Wishful Coding

Didn't you ever wish your
computer understood you?

Visualising your WhatsApp conversations

I was curious how much I chat with my friends, so I decided to find out. It’s pretty easy and fun, I can promise.

My first thought was to go after the message database, but it turns out this is encrypted with a key that can only be obtained by rooting your device or performing some downgrade attack. Not sure what the security model is here, as the key is obviously on my device and on their servers. (Else you could not restore a backup on another phone)

Instead I went for the chat export feature that is hidden in Menu > Settings > Chats > Chat history > Export chat. This is per chat, so a bit tedious. But I have a rough idea who I talk to a lot, so it’s not too bad.

From there you can do whatever you want. Look at file sizes, grep for random things, or write a simple Python script. I stole a regex from SO, fixed it for Python, put everything in a Pandas DataFrame, and from there you can just play with the df and then call plot on it.

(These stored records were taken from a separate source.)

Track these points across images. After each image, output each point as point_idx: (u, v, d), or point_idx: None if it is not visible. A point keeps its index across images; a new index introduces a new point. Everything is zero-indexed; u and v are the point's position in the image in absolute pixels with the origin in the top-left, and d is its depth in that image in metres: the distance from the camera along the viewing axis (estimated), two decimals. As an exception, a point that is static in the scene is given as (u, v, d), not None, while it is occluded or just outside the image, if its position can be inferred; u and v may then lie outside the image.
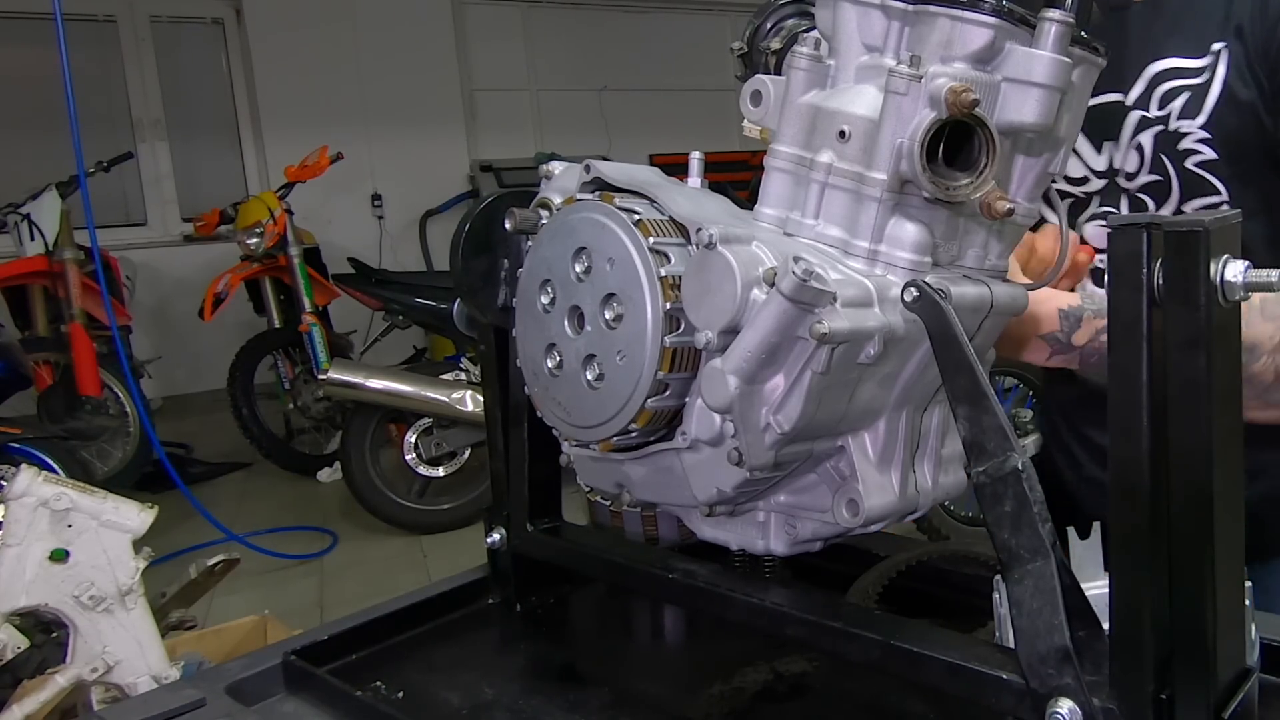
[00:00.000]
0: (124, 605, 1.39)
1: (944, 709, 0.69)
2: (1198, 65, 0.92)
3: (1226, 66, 0.90)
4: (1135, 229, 0.48)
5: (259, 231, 4.29)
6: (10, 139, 5.42)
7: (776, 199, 0.65)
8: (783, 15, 0.72)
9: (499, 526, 0.86)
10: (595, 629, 0.92)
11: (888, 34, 0.62)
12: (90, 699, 1.40)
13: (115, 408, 4.00)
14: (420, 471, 3.64)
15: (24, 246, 4.05)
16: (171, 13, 6.02)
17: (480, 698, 0.74)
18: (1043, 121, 0.60)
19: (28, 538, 1.33)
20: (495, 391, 0.84)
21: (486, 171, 6.40)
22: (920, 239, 0.61)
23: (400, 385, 3.47)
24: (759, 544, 0.69)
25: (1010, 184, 0.64)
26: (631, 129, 7.06)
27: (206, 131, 6.20)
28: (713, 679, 0.75)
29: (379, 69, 6.18)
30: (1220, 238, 0.48)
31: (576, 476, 0.77)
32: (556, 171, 0.74)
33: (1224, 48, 0.91)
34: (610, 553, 0.80)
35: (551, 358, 0.68)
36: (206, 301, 4.37)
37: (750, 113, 0.67)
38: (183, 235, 5.93)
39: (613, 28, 7.18)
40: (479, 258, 0.76)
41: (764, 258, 0.59)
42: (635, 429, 0.64)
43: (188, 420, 5.26)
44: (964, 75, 0.58)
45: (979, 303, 0.63)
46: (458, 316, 0.80)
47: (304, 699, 0.75)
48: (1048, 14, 0.58)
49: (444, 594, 0.88)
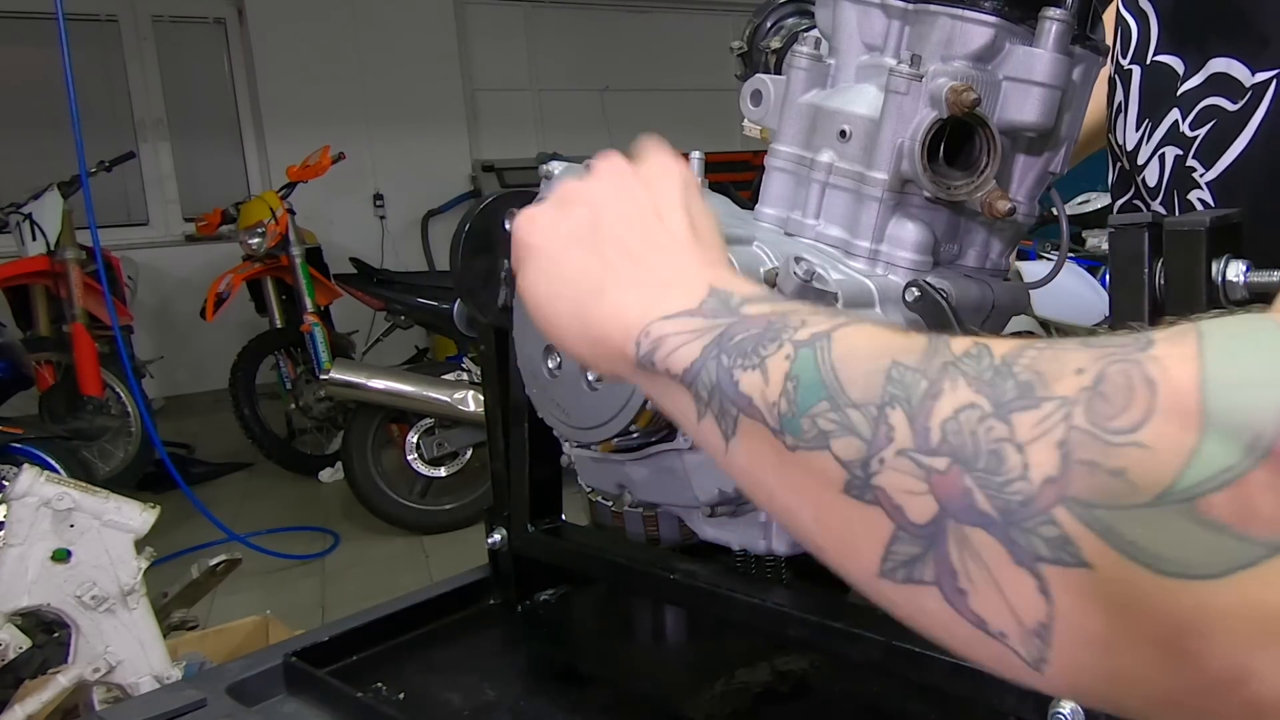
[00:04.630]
0: (126, 605, 1.39)
1: (945, 709, 0.69)
2: (1246, 83, 0.66)
3: (1272, 100, 0.64)
4: (1136, 229, 0.48)
5: (261, 231, 4.29)
6: (12, 139, 5.42)
7: (777, 199, 0.65)
8: (783, 14, 0.72)
9: (500, 527, 0.86)
10: (596, 629, 0.92)
11: (888, 33, 0.62)
12: (92, 699, 1.40)
13: (117, 408, 4.00)
14: (422, 471, 3.63)
15: (26, 246, 4.05)
16: (173, 12, 6.02)
17: (481, 698, 0.74)
18: (1043, 121, 0.60)
19: (30, 537, 1.33)
20: (496, 392, 0.84)
21: (489, 171, 6.40)
22: (921, 239, 0.61)
23: (402, 385, 3.47)
24: (761, 544, 0.69)
25: (1011, 183, 0.64)
26: (634, 129, 6.91)
27: (208, 131, 6.20)
28: (714, 679, 0.75)
29: (381, 68, 6.18)
30: (1221, 237, 0.48)
31: (577, 477, 0.77)
32: (557, 171, 0.74)
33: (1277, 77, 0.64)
34: (611, 553, 0.80)
35: (551, 359, 0.68)
36: (208, 301, 4.37)
37: (750, 112, 0.67)
38: (184, 235, 5.93)
39: (615, 27, 7.18)
40: (479, 258, 0.76)
41: (765, 258, 0.59)
42: (636, 430, 0.64)
43: (189, 420, 5.26)
44: (964, 74, 0.58)
45: (980, 302, 0.63)
46: (458, 317, 0.80)
47: (305, 700, 0.75)
48: (1048, 13, 0.58)
49: (445, 595, 0.88)
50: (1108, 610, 0.26)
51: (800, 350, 0.36)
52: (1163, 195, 0.75)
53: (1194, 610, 0.25)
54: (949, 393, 0.31)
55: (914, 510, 0.31)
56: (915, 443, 0.31)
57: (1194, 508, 0.25)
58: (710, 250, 0.50)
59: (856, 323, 0.37)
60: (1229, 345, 0.26)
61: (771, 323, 0.39)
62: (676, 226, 0.50)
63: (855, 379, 0.34)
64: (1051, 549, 0.27)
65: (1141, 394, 0.26)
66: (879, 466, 0.32)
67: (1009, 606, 0.28)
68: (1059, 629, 0.28)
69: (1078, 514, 0.26)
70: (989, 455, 0.29)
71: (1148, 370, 0.27)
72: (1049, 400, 0.28)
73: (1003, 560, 0.28)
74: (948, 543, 0.30)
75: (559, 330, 0.50)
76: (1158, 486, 0.25)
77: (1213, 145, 0.70)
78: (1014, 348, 0.31)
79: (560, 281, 0.50)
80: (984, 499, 0.29)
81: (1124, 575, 0.26)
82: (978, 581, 0.29)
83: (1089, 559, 0.26)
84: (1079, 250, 4.05)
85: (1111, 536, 0.26)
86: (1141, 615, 0.26)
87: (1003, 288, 0.65)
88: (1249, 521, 0.24)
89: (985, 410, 0.29)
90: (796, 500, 0.36)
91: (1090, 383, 0.28)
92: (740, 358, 0.39)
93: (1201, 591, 0.25)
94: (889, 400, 0.32)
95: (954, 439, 0.30)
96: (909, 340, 0.34)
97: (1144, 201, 0.78)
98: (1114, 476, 0.26)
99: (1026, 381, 0.29)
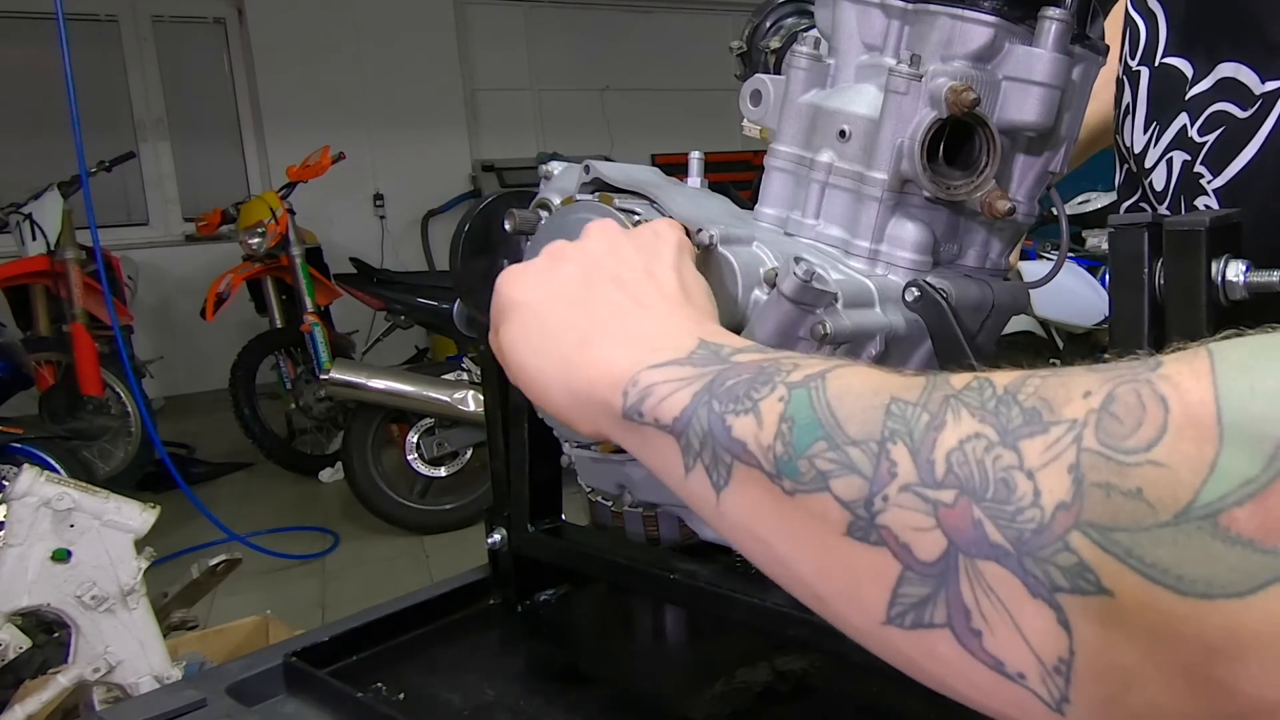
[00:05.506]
0: (126, 605, 1.39)
1: (945, 709, 0.68)
2: (1255, 90, 0.65)
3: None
4: (1136, 229, 0.48)
5: (261, 231, 4.29)
6: (12, 139, 5.42)
7: (777, 199, 0.65)
8: (782, 14, 0.72)
9: (500, 527, 0.86)
10: (596, 629, 0.92)
11: (887, 33, 0.62)
12: (92, 699, 1.40)
13: (117, 408, 4.00)
14: (422, 471, 3.63)
15: (26, 246, 4.05)
16: (173, 12, 6.03)
17: (481, 699, 0.74)
18: (1043, 120, 0.60)
19: (30, 537, 1.33)
20: (496, 392, 0.84)
21: (489, 171, 6.40)
22: (921, 238, 0.61)
23: (402, 385, 3.47)
24: (760, 544, 0.69)
25: (1011, 183, 0.64)
26: (634, 129, 7.06)
27: (208, 131, 6.21)
28: (714, 679, 0.75)
29: (381, 69, 6.19)
30: (1221, 237, 0.48)
31: (577, 477, 0.76)
32: (556, 172, 0.74)
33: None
34: (611, 553, 0.80)
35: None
36: (208, 301, 4.37)
37: (750, 112, 0.67)
38: (184, 235, 5.94)
39: (615, 27, 7.18)
40: (478, 258, 0.76)
41: (765, 258, 0.59)
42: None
43: (189, 420, 5.26)
44: (964, 74, 0.58)
45: (980, 302, 0.63)
46: (457, 317, 0.80)
47: (305, 700, 0.75)
48: (1047, 12, 0.58)
49: (445, 595, 0.88)
50: (1132, 638, 0.25)
51: (794, 391, 0.35)
52: (1170, 200, 0.74)
53: (1223, 631, 0.23)
54: (952, 424, 0.30)
55: (922, 547, 0.29)
56: (920, 476, 0.30)
57: (1216, 524, 0.23)
58: (701, 310, 0.49)
59: (851, 364, 0.36)
60: (1241, 358, 0.25)
61: (763, 368, 0.38)
62: (667, 286, 0.49)
63: (853, 416, 0.33)
64: (1069, 577, 0.26)
65: (1154, 411, 0.25)
66: (882, 504, 0.30)
67: (1027, 643, 0.27)
68: (1081, 663, 0.26)
69: (1095, 539, 0.25)
70: (998, 484, 0.28)
71: (1159, 388, 0.26)
72: (1057, 424, 0.27)
73: (1018, 593, 0.27)
74: (959, 579, 0.28)
75: (541, 386, 0.48)
76: (1177, 504, 0.24)
77: (1221, 152, 0.69)
78: (1016, 378, 0.30)
79: (545, 336, 0.49)
80: (995, 530, 0.27)
81: (1147, 599, 0.24)
82: (992, 619, 0.28)
83: (1109, 585, 0.25)
84: (1079, 250, 4.06)
85: (1131, 560, 0.25)
86: (1168, 641, 0.24)
87: (1003, 288, 0.65)
88: (1274, 535, 0.23)
89: (991, 439, 0.28)
90: (796, 549, 0.35)
91: (1099, 404, 0.27)
92: (732, 403, 0.37)
93: (1229, 611, 0.23)
94: (890, 435, 0.31)
95: (960, 470, 0.29)
96: (906, 378, 0.33)
97: (1151, 205, 0.77)
98: (1130, 497, 0.25)
99: (1033, 408, 0.28)
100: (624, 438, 0.44)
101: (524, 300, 0.51)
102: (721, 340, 0.43)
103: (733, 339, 0.44)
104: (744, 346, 0.42)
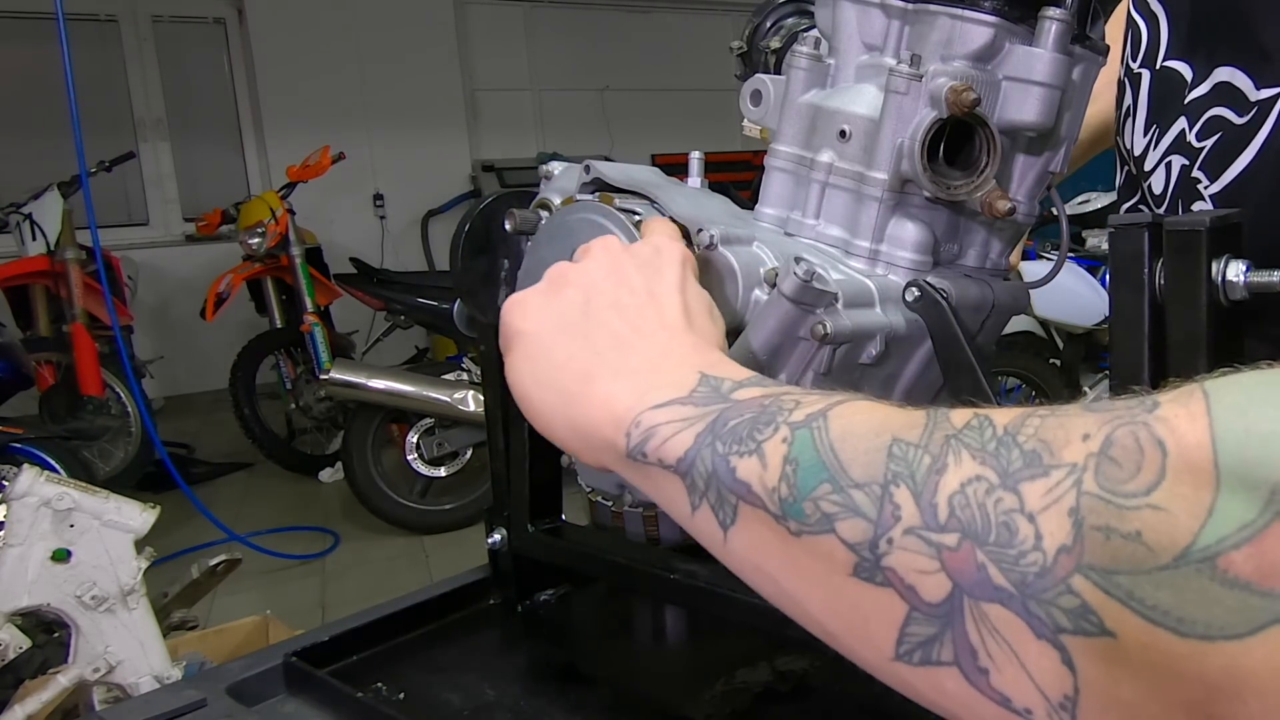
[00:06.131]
0: (126, 605, 1.39)
1: (945, 709, 0.68)
2: (1251, 96, 0.64)
3: (1278, 118, 0.62)
4: (1136, 229, 0.48)
5: (261, 231, 4.29)
6: (11, 139, 5.42)
7: (777, 199, 0.65)
8: (782, 14, 0.72)
9: (500, 527, 0.86)
10: (596, 629, 0.92)
11: (888, 33, 0.62)
12: (92, 699, 1.41)
13: (117, 408, 4.00)
14: (422, 471, 3.63)
15: (26, 246, 4.05)
16: (173, 12, 6.03)
17: (481, 699, 0.74)
18: (1043, 120, 0.60)
19: (30, 537, 1.33)
20: (496, 392, 0.84)
21: (489, 171, 6.40)
22: (921, 238, 0.61)
23: (402, 385, 3.47)
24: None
25: (1011, 183, 0.64)
26: (634, 129, 7.07)
27: (208, 131, 6.21)
28: (714, 679, 0.75)
29: (381, 69, 6.19)
30: (1221, 237, 0.48)
31: (577, 477, 0.77)
32: (556, 172, 0.74)
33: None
34: (611, 553, 0.80)
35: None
36: (208, 301, 4.37)
37: (750, 112, 0.67)
38: (184, 235, 5.94)
39: (615, 27, 7.18)
40: (478, 258, 0.76)
41: (765, 258, 0.59)
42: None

Most of what I did so far is count the messages/characters per month. Very interesting to see how things change over time and in response to real life events. Picture omitted as a reminder how much you can tell about someone by meta-data alone.

import re
import sys
import pandas as pd
import matplotlib.pyplot as plt

regex = """(?P<datetime>\d{1,2}\/\d{1,2}\/\d{1,4}, \d{1,2}:\d{1,2}( (?i)[ap]m)*) - (?P<name>.*(?::\s*\w+)*|[\w\s]+?)(?:\s+(?P<action>joined|left|was removed|changed the (?:subject to "\w+"|group's icon))|:\s(?P<message>(?:.+|\n(?!\d{1,2}\/\d{1,2}\/\d{1,4}, \d{1,2}:\d{1,2}( (?i)[ap]m)*))+))"""

files = sys.argv[1:]

for fname in files:
    with open(fname) as f:
        text = f.read()
    matches = re.findall(regex, text)
    messages = []
    for match in matches:
        messages.append(match[::2])

    df = pd.DataFrame(messages, columns=['datetime', 'name', 'message'])
    df.datetime = pd.to_datetime(df.datetime, dayfirst=True)
    df.set_index('datetime', inplace=True)
    lengths = df.message.str.len()
    monthly = lengths.groupby(pd.Grouper(freq='M')).sum()
    #monthly = lengths.groupby(pd.Grouper(freq='D')).count().rolling('30d', min_periods=1).sum()
    #plt.figure()
    #ax = monthly.plot(title=fname[19:-4])
    ax = monthly.plot()

ax.legend([fname[19:-4] for fname in files])
plt.ylabel("bytes/month")
#plt.ylabel("messages/month")
plt.show()